## QUOTED TEXT
= = =

One solution to the variability problem is to carry out long-term studies. These studies are expensive to carry out in the Arctic with the result that many detailed studies have been relatively short-term (e.g., the IBP Arctic projects in the U.S. and Canada), or have been long-term projects limited in scope (e.g., the Sub-Arctic Stordalen project in Abisko, Sweden; Jonasson et al. 2012). Currently, there are but two projects underway that are both long-term and broad in scope: Toolik in the Low Arctic of northern Alaska and Zackenberg in the High Arctic of northeast Greenland (Fig. 1). Here we use data from these sites to ask which types of measures actually yield statistically significant trends of effects of climate warming? Further, are there common characteristics of these useful measures that reduce variability?

Fig. 1.

Fig. 1

Location of Toolik, Alaska (68o38′N, 149o43′W) and Zackenberg, Greenland (74o30′N, 21o30′W), long-term arctic study sites

Study sites

The Toolik project (Table 1) is located at the University of Alaska’s Toolik Field Station (TFS) some 125 km inland from the Arctic Ocean. The Long Term Ecological Research (LTER)1 and related projects at this site have collected data on a wide variety of variables since 1975 (Hobbie 2014). The long-term research site in the Zackenberg Valley (Table 1) is located on the coast of northeast Greenland where environmental and ecological data have been collected since 1995 (National Environmental Research Institute, Aarhus University2).

Table 1.

Ecological settings for Toolik and Zackenberg research sites

Toolik field station Zackenberg
Location Inland, Northern Alaska 68o38′N, 149o43′W, 719 m altitude Coast, Northeast Greenland 74o30′N, 21o30′W, 0 m altitude
Physical setting Rolling foothills, Continuous permafrost (200 m), annual temperature −8 °C, summer (mid-June to mid-August) 9 °C, annual precipitation 312 mm Mountain valley, Continuous permafrost (estimated 200–400 m), annual temperature −8 °C, summer (3 months) 4.5 °C, annual precipitation 261 mm
Ecology Tussock tundra (sedges, evergreen and deciduous shrubs, forbs, mosses, and lichens). Low shrubs, birches, and willows grow between tussocks and along water tracks and stream banks. Low Arctic Central valley floor dominated by Ericaceous evergreen (Cassiope tetragona), by heaths and arctic willow (Salix arctica)j, and by snow-beds, grasslands, and fens. This High Arctic ecosystem has relatively low biodiversity and low species redundancy
Projects LTER (Long Term Ecological Research), ITEX (International Tundra Experiment), NOAA’s Arctic Program, CALM (Circumpolar Active Layer Monitoring), and the TFS environmental monitoring program BioBasis programme of NERI, Danish Environmental Protection Agency, CALM (Circumpolar Active Layer Monitoring), ECOGLOBE (Aarhus University), INTERACT, World Wildlife Fund, GeoBasis, NARP

Both sites are underlain by hundreds of meters of continuous permafrost and have similar average annual temperatures of ~ −8 °C. Summers, however, are shorter and cooler at Zackenberg (4.5 °C) than at Toolik (9 °C). The short and cool summers of the Zackenberg valley restrict the number of vascular plant species in the dominant moist heath tundra so this High Arctic site has a relatively low biodiversity (Callaghan 2005; Schmidt et al. 2012). In contrast, the rolling uplands at the Low Arctic Toolik site are dominated by dwarf-shrub heath-tussock tundra and have many more plant species. Bliss (1997) surveyed the North American Arctic, including Greenland, and reported that the High Arctic has 300 species, mostly herbaceous forms, while the Low Arctic has 700 species, including a number of woody species such as birch and willow.

= = =

## OBJECTIVE
Answer these from the text on the Toolik and Zackenberg study sites:
1. Since what year have projects at the Toolik site collected data?
2. What is the summer temperature at Zackenberg?
3. According to Bliss (1997), how many species does the High Arctic have?
The items are separate material, unrelated to the text about the Arctic study sites.

(Dataset excerpts)
= = =

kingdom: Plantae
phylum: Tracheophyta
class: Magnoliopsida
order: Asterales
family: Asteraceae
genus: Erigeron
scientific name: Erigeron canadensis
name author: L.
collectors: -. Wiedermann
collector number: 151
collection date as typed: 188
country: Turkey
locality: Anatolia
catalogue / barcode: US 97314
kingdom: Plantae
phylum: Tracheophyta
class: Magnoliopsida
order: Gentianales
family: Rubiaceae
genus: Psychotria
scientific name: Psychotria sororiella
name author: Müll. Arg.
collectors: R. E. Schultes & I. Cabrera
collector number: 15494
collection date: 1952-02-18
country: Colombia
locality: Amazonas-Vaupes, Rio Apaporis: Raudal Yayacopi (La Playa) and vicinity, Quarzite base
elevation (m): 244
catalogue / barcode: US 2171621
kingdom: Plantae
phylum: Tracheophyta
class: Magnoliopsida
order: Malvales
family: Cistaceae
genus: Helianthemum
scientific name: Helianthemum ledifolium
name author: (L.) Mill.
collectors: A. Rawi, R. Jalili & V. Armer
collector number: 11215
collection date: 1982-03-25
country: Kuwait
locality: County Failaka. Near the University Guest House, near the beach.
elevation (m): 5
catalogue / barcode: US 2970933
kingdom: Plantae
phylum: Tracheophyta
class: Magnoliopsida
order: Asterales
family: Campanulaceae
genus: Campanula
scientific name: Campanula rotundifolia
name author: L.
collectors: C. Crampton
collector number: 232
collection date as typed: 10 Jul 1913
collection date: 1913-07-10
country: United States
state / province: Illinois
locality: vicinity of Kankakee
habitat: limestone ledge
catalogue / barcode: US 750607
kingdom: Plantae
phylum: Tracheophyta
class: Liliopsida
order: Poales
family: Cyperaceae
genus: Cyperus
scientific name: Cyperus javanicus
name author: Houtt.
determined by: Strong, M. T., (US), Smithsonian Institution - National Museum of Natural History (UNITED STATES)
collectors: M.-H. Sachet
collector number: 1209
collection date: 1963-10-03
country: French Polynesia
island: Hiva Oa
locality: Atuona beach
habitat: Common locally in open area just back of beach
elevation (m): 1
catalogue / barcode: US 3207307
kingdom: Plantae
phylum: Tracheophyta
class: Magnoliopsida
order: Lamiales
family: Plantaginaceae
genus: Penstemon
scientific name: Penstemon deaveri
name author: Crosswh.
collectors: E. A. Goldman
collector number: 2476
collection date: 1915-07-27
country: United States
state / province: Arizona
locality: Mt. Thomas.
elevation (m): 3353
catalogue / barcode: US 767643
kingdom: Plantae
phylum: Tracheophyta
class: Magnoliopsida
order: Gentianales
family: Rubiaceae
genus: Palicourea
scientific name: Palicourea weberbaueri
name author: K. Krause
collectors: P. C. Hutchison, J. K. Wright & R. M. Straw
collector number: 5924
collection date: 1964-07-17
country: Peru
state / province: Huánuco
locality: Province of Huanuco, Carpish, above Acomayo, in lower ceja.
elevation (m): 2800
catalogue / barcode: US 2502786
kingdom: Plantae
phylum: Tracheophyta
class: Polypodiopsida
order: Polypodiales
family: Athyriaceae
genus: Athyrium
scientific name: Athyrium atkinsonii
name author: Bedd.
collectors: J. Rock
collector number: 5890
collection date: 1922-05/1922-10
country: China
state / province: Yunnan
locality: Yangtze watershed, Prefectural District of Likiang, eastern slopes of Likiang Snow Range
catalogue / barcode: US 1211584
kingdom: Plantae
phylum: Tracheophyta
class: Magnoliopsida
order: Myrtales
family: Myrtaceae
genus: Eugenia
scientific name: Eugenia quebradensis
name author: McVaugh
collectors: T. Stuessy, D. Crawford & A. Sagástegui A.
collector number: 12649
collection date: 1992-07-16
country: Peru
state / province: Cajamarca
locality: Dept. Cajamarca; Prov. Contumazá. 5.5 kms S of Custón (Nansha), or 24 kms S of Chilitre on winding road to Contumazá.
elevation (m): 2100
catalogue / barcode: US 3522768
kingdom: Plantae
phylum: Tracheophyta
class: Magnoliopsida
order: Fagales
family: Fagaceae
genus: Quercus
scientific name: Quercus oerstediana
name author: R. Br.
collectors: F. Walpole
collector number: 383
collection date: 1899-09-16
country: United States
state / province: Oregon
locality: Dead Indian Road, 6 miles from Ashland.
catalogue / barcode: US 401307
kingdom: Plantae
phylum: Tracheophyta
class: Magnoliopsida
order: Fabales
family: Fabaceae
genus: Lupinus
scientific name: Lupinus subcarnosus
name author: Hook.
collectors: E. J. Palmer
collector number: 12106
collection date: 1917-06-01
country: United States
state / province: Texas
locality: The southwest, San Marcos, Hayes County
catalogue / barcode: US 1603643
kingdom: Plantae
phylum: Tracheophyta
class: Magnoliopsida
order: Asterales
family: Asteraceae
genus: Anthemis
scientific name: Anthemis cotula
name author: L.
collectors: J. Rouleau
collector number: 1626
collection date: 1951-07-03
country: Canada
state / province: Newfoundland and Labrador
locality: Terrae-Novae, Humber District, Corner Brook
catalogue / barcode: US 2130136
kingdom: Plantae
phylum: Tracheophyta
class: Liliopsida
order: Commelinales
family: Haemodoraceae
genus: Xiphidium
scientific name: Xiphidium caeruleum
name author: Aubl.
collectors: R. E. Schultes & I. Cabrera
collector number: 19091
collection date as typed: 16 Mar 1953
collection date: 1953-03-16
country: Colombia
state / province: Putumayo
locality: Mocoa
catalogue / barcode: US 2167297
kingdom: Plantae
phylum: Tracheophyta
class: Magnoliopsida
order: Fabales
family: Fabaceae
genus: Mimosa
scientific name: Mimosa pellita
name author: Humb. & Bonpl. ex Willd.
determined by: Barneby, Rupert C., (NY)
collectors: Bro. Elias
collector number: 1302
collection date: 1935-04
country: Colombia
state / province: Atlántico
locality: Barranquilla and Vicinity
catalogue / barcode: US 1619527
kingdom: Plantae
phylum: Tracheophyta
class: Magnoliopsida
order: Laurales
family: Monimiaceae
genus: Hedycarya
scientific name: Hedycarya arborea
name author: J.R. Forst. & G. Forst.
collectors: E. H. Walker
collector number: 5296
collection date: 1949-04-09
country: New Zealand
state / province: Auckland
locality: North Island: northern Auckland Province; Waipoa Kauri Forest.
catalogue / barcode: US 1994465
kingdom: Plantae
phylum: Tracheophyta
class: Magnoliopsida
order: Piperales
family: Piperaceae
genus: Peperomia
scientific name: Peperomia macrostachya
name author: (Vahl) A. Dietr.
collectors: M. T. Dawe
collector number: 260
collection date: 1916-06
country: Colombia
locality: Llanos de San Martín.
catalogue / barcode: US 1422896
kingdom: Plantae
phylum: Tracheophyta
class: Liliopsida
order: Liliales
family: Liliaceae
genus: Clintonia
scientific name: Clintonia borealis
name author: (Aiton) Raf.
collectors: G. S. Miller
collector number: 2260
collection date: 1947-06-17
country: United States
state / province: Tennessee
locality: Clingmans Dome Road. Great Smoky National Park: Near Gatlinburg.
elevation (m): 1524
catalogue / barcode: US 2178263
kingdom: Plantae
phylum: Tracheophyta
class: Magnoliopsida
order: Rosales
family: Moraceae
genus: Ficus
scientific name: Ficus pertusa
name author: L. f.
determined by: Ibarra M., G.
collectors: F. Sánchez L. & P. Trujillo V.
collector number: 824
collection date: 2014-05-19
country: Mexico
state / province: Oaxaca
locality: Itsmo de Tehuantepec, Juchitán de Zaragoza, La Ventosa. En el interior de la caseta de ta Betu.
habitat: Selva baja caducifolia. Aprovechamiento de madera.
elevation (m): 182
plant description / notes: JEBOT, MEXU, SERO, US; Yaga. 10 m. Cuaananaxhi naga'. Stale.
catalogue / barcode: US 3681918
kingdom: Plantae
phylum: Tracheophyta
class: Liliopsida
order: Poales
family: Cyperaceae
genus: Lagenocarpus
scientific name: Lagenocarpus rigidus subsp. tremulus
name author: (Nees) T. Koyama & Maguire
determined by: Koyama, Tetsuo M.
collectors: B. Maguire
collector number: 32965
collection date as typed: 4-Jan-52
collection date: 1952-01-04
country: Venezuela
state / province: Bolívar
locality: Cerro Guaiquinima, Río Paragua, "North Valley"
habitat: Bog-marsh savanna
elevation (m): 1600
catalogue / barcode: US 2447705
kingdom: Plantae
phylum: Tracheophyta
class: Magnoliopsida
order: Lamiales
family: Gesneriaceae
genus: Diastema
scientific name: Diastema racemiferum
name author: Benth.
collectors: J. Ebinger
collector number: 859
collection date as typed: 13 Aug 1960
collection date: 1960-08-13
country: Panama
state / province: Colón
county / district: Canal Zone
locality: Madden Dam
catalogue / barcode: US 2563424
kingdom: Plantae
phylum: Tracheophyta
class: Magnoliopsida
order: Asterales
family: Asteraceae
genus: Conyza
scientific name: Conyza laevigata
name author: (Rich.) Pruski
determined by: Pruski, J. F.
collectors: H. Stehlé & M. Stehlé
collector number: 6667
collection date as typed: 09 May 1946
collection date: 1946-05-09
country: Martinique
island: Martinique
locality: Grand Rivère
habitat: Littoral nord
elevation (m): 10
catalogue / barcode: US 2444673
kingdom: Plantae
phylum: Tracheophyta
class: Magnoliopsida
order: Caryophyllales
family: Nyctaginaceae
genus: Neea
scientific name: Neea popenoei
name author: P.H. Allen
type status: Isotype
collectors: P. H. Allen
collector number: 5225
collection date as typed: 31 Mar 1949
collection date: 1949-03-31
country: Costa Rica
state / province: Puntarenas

= = =

## RESULT FOR THIS TASK
1. 1975
2. 4.5 °C
3. 300